[STUDY TEXT]:
——————
This has been one of the most-challenging years in decades for the investing community. Through the first-half of the year, the benchmark S&P 500 delivered its worst return in 52 years! Meanwhile, the growth-dependent Nasdaq Composite shed slightly more than a third of its value from its mid-November closing high.
But no matter what the stock market throws at billionaire money managers, it's rarely enough to scare them to the sidelines. Despite heightened volatility, a number of successful billionaires have been avid equity buyers.
In particular, billionaires can't stop buying ultra-high-yield dividend stocks in an environment where the U.S. inflation rate is at a four-decade high of 9.1%, as of June 2022. An "ultra-high-yield dividend stock" is an arbitrary term I'm using to describe an income stock with a yield of at least 7%. While companies with a high yield can sometimes be more trouble than they're worth, a select group of billionaires appear enamored with the following three ultra-high-yield dividend stocks.
——————
[MATERIAL SHOWN]:
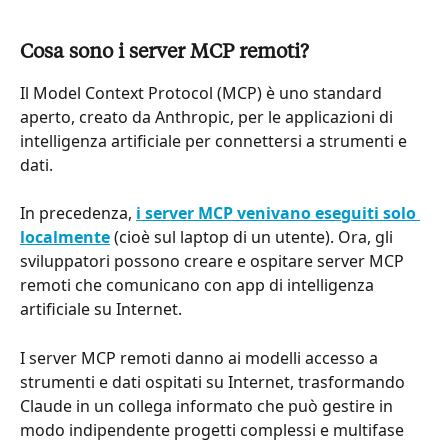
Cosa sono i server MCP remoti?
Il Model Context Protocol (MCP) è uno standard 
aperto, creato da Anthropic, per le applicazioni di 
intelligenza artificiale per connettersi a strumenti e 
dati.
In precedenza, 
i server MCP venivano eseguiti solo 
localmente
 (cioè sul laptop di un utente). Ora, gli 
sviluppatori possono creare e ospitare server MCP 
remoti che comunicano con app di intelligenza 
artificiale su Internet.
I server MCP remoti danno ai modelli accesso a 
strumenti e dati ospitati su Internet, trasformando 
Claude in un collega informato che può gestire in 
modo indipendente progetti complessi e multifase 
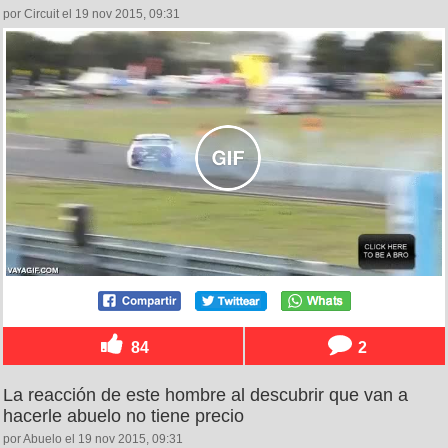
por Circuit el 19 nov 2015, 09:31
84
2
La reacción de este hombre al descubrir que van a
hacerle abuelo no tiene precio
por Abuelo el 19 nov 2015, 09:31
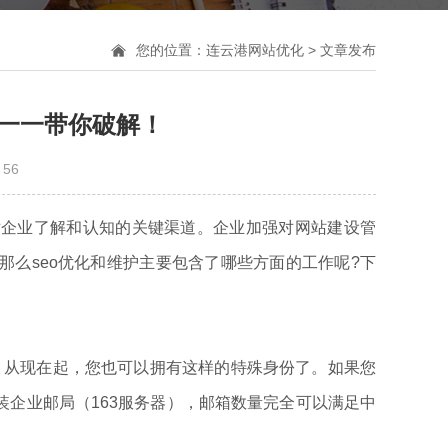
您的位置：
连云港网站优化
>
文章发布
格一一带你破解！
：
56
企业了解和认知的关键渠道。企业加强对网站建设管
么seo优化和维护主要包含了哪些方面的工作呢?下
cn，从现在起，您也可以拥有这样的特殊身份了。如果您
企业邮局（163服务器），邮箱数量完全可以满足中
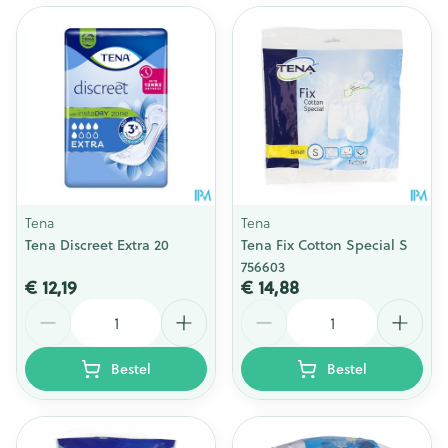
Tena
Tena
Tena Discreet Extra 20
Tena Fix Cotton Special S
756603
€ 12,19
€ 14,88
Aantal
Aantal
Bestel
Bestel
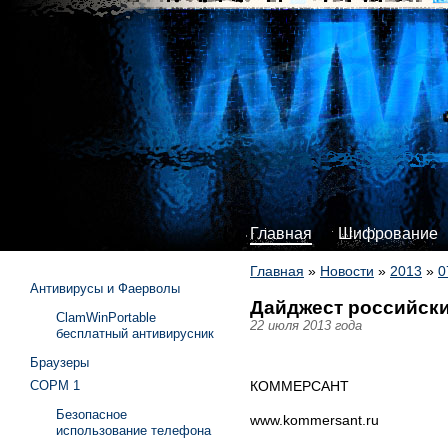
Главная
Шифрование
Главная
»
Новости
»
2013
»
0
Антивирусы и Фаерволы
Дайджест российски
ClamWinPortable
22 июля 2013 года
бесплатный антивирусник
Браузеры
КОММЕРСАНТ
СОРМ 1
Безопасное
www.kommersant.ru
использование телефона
——————
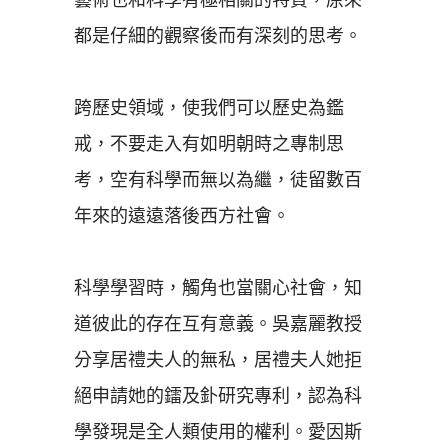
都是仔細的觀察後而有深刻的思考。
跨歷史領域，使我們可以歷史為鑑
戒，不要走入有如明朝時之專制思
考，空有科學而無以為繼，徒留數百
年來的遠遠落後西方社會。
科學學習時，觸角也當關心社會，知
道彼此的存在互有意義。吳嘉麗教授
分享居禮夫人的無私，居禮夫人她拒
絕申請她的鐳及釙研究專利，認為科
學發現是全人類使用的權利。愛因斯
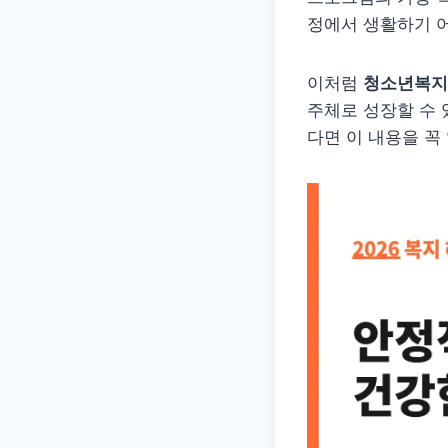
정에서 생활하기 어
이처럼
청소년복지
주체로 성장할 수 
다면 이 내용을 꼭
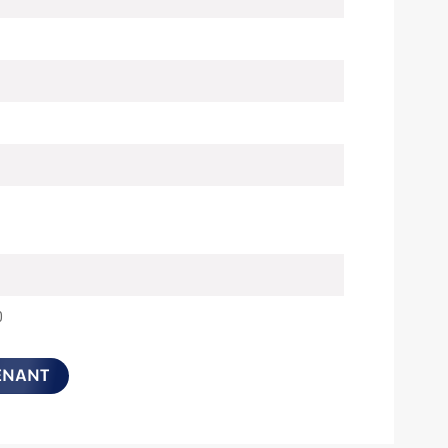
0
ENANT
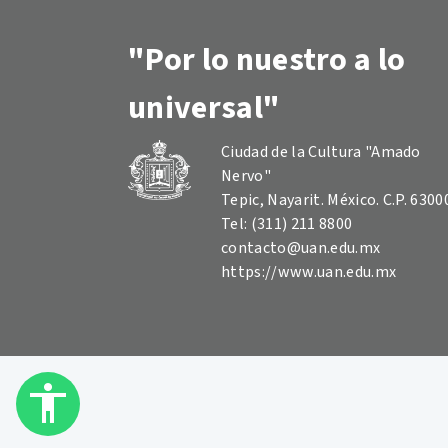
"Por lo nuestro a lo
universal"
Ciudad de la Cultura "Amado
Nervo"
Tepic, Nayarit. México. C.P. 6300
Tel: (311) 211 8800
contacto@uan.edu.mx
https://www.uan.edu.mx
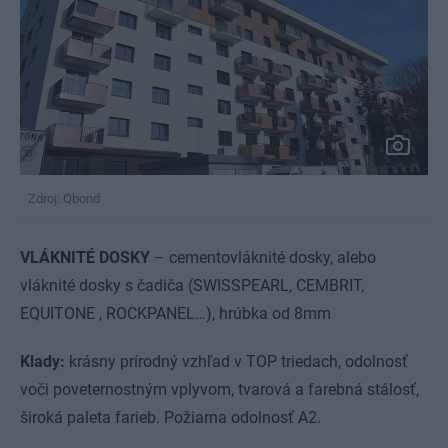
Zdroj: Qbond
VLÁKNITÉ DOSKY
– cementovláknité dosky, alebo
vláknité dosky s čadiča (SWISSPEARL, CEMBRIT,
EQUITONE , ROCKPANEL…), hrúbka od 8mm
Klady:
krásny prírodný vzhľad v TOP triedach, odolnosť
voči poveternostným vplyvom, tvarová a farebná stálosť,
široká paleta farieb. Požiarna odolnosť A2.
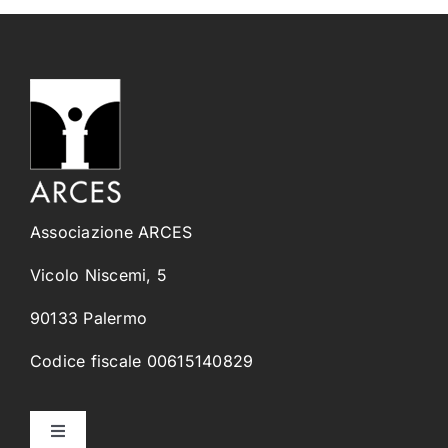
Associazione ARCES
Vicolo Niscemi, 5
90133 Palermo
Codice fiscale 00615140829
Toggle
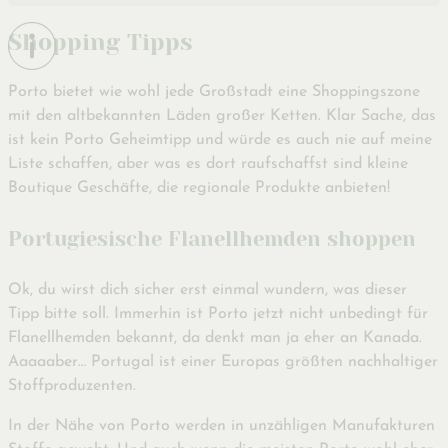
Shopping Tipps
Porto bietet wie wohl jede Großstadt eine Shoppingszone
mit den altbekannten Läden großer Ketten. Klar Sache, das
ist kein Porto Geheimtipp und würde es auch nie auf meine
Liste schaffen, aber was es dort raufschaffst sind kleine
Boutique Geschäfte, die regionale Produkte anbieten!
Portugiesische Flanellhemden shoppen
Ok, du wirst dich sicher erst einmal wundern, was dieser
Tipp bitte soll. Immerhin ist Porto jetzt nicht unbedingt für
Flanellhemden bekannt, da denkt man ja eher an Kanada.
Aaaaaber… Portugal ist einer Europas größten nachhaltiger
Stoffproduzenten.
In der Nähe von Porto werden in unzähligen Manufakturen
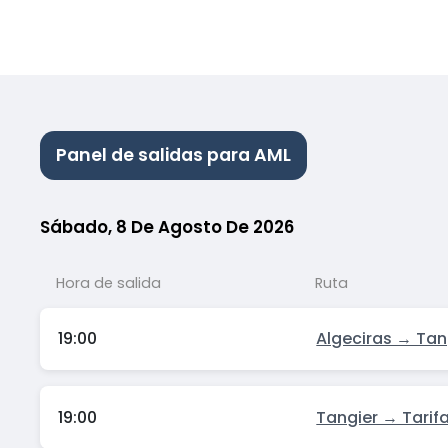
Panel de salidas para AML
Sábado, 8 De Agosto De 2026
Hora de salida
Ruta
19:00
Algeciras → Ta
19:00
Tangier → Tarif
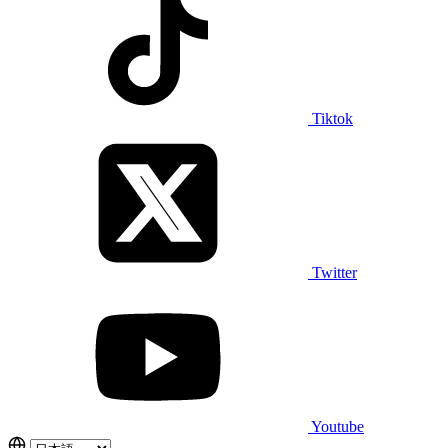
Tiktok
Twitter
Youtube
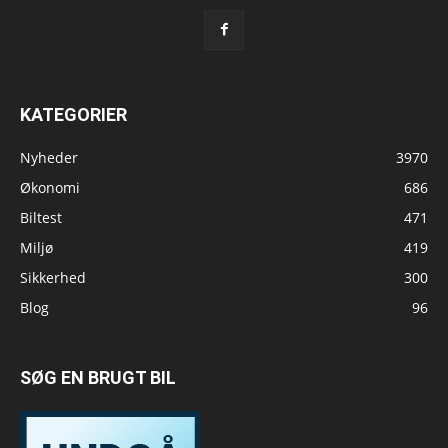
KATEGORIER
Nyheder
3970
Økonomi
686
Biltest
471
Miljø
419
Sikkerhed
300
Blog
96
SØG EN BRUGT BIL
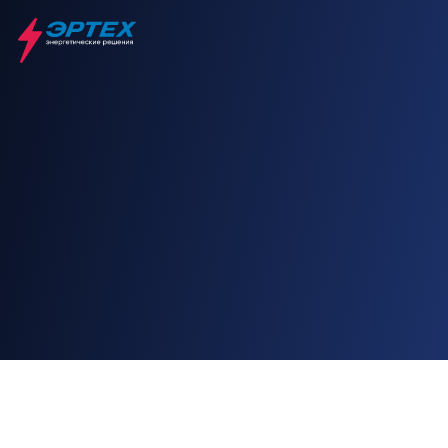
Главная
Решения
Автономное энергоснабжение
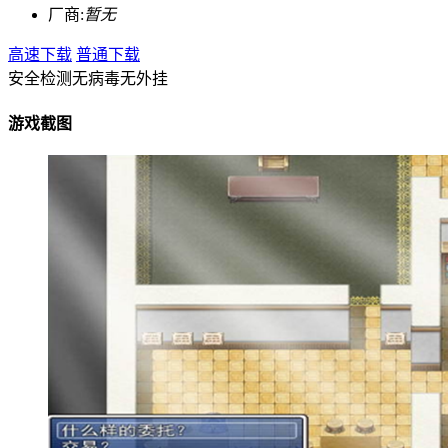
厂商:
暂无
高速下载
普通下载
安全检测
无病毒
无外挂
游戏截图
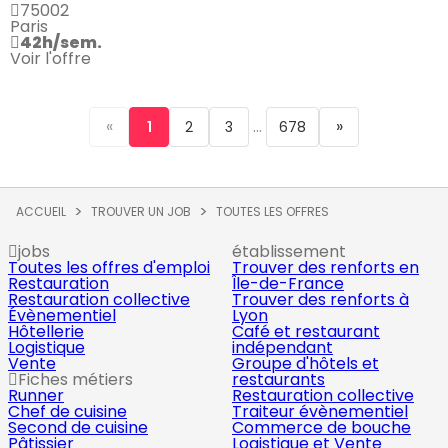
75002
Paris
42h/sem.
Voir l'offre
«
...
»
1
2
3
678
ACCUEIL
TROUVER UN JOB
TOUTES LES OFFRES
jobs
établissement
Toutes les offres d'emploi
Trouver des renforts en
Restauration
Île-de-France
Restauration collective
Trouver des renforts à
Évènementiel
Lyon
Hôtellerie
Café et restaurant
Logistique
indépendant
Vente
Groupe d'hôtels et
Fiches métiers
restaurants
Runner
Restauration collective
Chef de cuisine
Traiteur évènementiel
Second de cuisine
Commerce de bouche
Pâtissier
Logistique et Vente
——————
[PROBLEM 1]:
Echo the passage on billionaires and dividend stocks from "This has been" up to and including "mid-November closing high.".
[PROBLEM 2]:
Proceed with the passage on billionaires and dividend stocks, picking up right after its final sentence.
None of the data is needed here.

[ANSWER SPACE 1]:
This has been one of the most-challenging years in decades for the investing community. Through the first-half of the year, the benchmark S&P 500 delivered its worst return in 52 years! Meanwhile, the growth-dependent Nasdaq Composite shed slightly more than a third of its value from its mid-November closing high.

[ANSWER SPACE 2]:
Annaly Capital Management: 13.6% yield
The first passive-income powerhouse that at least one billionaire money manager can't stop buying is mortgage real estate investment trust (REIT) Annaly Capital Management (NLY 0.10%). Annaly offers the highest yield among the companies discussed here at 13.6%, and has averaged a yield of around 10% for the past two decades.
During the first quarter, billionaire Jim Simons of Renaissance Technologies was an aggressive buyer of shares of Annaly. All told, Simons added 1.57 million shares, which increased RennTech's stake in the company by a cool 195% from the end of 2021.
Although the products Annaly buys can be complicated, the mortgage REIT operating model is really easy to understand. Mortgage REITs aim to borrow money at the lowest rate possible and use this capital to purchase higher-yielding long-term assets, such as mortgage-backed securities. The difference between the average yield mortgage REITs receive from the assets they own, minus their average borrowing rate, is known as their net interest margin. The higher the net interest margin, usually the more profitable the mortgage REIT.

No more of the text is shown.